### The input ###

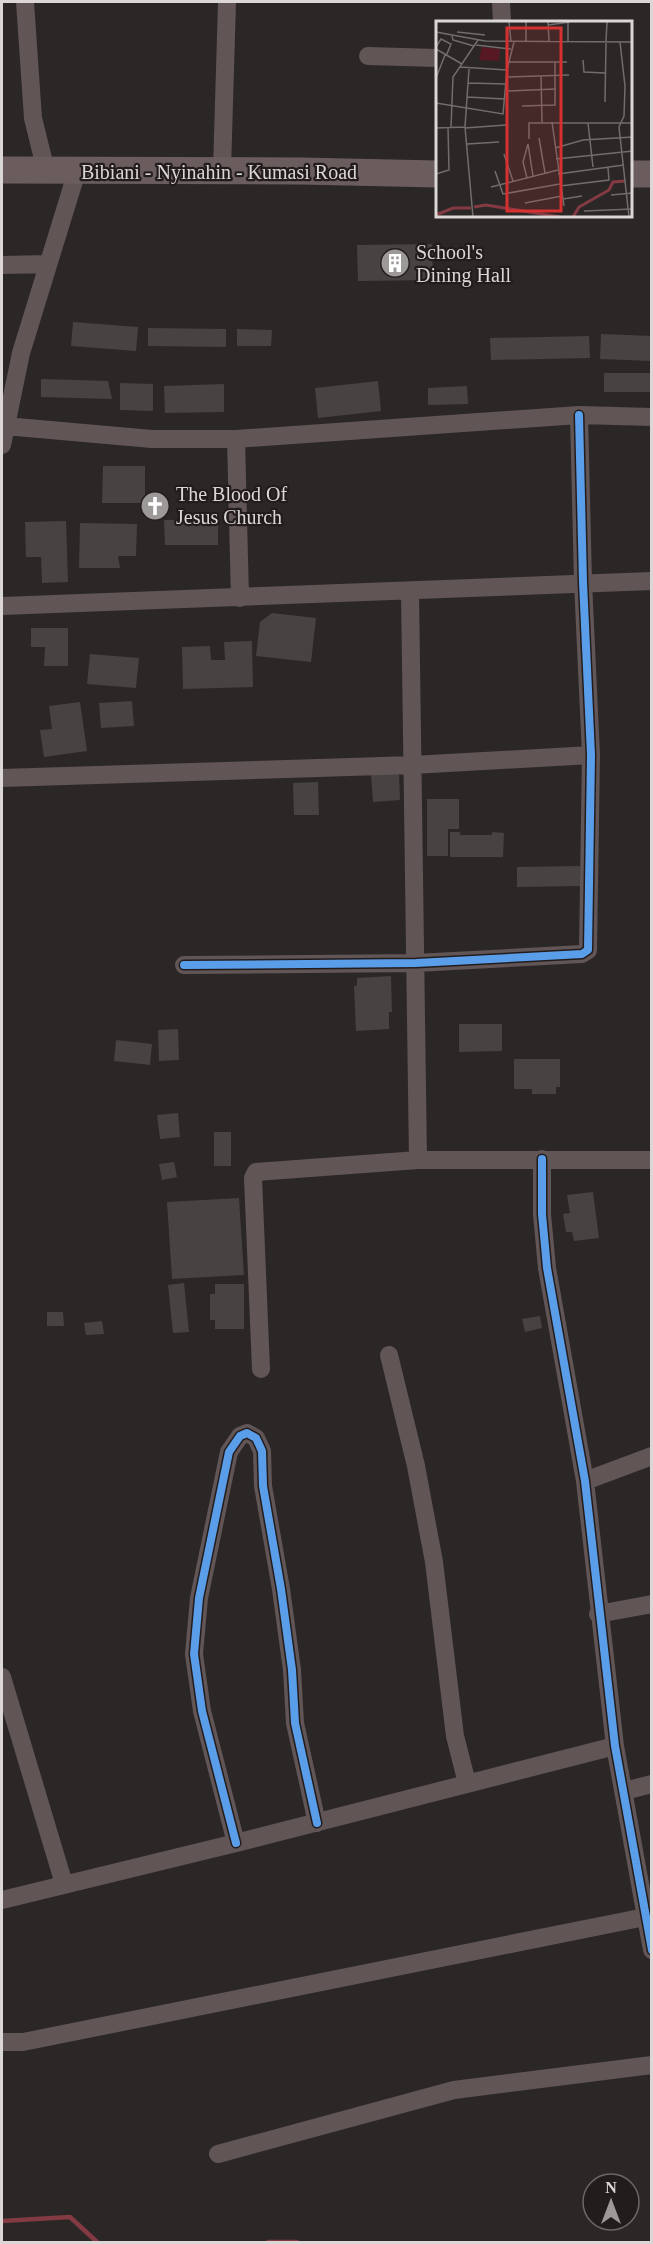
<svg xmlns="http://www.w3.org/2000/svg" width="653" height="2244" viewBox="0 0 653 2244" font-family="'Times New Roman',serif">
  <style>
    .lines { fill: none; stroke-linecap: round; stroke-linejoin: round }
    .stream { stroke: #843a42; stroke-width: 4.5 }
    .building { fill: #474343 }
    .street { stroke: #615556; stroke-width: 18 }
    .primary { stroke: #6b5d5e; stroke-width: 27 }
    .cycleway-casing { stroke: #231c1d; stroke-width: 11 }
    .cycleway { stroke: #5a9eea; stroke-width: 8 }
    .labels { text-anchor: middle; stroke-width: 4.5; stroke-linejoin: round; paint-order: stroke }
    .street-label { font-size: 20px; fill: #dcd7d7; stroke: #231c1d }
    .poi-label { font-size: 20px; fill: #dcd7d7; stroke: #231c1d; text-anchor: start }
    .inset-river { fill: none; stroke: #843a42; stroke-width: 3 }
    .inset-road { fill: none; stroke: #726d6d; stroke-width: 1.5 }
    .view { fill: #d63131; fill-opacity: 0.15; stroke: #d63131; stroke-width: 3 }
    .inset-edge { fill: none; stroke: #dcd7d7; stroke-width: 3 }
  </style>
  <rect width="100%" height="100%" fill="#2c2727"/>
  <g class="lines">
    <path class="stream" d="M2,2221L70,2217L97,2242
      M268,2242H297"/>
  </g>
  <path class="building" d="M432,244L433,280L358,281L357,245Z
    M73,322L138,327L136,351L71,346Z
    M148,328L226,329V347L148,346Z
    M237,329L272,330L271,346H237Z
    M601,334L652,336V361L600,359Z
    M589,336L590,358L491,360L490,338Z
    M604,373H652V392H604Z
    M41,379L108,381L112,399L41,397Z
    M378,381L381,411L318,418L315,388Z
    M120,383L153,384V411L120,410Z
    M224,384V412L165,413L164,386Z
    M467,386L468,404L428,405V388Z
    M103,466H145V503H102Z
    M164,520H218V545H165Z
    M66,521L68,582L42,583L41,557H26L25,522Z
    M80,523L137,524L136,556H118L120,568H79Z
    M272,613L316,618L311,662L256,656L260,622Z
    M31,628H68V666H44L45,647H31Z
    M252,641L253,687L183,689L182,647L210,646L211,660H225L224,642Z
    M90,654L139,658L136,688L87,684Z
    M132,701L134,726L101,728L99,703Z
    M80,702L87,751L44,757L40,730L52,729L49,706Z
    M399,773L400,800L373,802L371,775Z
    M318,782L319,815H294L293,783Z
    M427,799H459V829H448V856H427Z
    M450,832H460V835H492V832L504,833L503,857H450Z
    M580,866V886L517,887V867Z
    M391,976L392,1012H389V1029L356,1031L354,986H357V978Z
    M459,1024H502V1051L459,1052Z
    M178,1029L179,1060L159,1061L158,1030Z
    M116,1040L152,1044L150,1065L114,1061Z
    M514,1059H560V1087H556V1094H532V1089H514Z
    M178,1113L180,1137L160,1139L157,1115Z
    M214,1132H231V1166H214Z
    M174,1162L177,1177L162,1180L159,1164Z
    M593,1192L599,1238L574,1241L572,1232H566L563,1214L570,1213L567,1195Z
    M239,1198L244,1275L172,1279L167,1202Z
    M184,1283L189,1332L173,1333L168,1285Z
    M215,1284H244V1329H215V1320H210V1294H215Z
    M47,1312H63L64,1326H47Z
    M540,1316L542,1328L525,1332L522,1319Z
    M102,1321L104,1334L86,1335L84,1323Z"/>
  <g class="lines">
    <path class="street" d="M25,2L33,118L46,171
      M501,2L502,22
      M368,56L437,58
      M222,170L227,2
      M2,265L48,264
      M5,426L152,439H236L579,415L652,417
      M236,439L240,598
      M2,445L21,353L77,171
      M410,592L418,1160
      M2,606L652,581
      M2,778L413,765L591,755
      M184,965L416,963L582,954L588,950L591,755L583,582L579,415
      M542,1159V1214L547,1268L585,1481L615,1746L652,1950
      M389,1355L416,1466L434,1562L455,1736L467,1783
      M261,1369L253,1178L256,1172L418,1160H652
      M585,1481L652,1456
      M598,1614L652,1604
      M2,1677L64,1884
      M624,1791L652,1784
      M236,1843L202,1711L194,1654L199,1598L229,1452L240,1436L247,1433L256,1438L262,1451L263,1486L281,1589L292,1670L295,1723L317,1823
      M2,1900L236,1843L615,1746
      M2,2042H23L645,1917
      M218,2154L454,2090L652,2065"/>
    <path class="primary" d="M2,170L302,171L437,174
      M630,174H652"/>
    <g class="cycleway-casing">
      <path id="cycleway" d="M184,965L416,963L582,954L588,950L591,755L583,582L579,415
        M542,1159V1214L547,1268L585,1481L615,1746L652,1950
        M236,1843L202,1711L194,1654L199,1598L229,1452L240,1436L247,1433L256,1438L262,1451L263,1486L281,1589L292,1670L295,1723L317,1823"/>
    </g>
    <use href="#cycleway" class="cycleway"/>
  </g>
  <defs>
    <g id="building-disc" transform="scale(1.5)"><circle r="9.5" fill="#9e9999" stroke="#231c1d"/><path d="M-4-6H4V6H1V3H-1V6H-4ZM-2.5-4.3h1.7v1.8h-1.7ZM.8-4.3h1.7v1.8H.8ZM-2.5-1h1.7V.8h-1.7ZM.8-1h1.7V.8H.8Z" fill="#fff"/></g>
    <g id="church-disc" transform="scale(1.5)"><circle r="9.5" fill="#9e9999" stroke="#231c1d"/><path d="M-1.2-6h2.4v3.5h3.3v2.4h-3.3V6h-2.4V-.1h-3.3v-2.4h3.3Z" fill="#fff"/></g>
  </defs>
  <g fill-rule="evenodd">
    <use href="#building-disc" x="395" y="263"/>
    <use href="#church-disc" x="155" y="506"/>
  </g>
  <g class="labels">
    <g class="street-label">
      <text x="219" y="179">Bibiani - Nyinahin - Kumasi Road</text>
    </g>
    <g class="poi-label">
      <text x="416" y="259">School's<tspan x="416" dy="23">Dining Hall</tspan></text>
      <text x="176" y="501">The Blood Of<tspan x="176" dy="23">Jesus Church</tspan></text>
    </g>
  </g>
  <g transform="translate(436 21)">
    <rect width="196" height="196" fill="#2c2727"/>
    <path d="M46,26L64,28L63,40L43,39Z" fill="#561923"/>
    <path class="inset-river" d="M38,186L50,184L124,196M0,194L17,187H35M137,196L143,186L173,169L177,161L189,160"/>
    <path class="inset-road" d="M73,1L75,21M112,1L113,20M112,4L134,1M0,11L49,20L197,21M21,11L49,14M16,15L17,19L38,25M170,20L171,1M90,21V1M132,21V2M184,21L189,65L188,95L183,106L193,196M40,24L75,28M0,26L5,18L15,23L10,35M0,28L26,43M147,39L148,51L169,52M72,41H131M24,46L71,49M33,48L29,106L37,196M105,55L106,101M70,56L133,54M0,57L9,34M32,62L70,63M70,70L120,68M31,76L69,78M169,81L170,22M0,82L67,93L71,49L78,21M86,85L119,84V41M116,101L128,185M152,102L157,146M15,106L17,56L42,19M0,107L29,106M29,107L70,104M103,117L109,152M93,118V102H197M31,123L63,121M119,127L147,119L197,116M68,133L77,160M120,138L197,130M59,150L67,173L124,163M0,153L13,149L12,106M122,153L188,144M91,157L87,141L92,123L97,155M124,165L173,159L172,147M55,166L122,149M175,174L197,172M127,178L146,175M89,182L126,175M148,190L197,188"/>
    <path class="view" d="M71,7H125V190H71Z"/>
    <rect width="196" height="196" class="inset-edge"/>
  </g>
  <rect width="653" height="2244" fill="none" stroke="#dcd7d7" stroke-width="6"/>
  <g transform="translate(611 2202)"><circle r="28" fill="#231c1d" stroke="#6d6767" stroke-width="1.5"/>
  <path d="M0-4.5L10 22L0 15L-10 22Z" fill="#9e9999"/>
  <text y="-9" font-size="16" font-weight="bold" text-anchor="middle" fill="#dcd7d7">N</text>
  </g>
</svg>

###

**Work task:** Looking at the records above, return exactly the lines from the line with "M90,654L139,658L136,688L87,684Z" to the line with "M624,1791L652,1784", both ends included.

**Exercise result:**
    M90,654L139,658L136,688L87,684Z
    M132,701L134,726L101,728L99,703Z
    M80,702L87,751L44,757L40,730L52,729L49,706Z
    M399,773L400,800L373,802L371,775Z
    M318,782L319,815H294L293,783Z
    M427,799H459V829H448V856H427Z
    M450,832H460V835H492V832L504,833L503,857H450Z
    M580,866V886L517,887V867Z
    M391,976L392,1012H389V1029L356,1031L354,986H357V978Z
    M459,1024H502V1051L459,1052Z
    M178,1029L179,1060L159,1061L158,1030Z
    M116,1040L152,1044L150,1065L114,1061Z
    M514,1059H560V1087H556V1094H532V1089H514Z
    M178,1113L180,1137L160,1139L157,1115Z
    M214,1132H231V1166H214Z
    M174,1162L177,1177L162,1180L159,1164Z
    M593,1192L599,1238L574,1241L572,1232H566L563,1214L570,1213L567,1195Z
    M239,1198L244,1275L172,1279L167,1202Z
    M184,1283L189,1332L173,1333L168,1285Z
    M215,1284H244V1329H215V1320H210V1294H215Z
    M47,1312H63L64,1326H47Z
    M540,1316L542,1328L525,1332L522,1319Z
    M102,1321L104,1334L86,1335L84,1323Z"/>
  <g class="lines">
    <path class="street" d="M25,2L33,118L46,171
      M501,2L502,22
      M368,56L437,58
      M222,170L227,2
      M2,265L48,264
      M5,426L152,439H236L579,415L652,417
      M236,439L240,598
      M2,445L21,353L77,171
      M410,592L418,1160
      M2,606L652,581
      M2,778L413,765L591,755
      M184,965L416,963L582,954L588,950L591,755L583,582L579,415
      M542,1159V1214L547,1268L585,1481L615,1746L652,1950
      M389,1355L416,1466L434,1562L455,1736L467,1783
      M261,1369L253,1178L256,1172L418,1160H652
      M585,1481L652,1456
      M598,1614L652,1604
      M2,1677L64,1884
      M624,1791L652,1784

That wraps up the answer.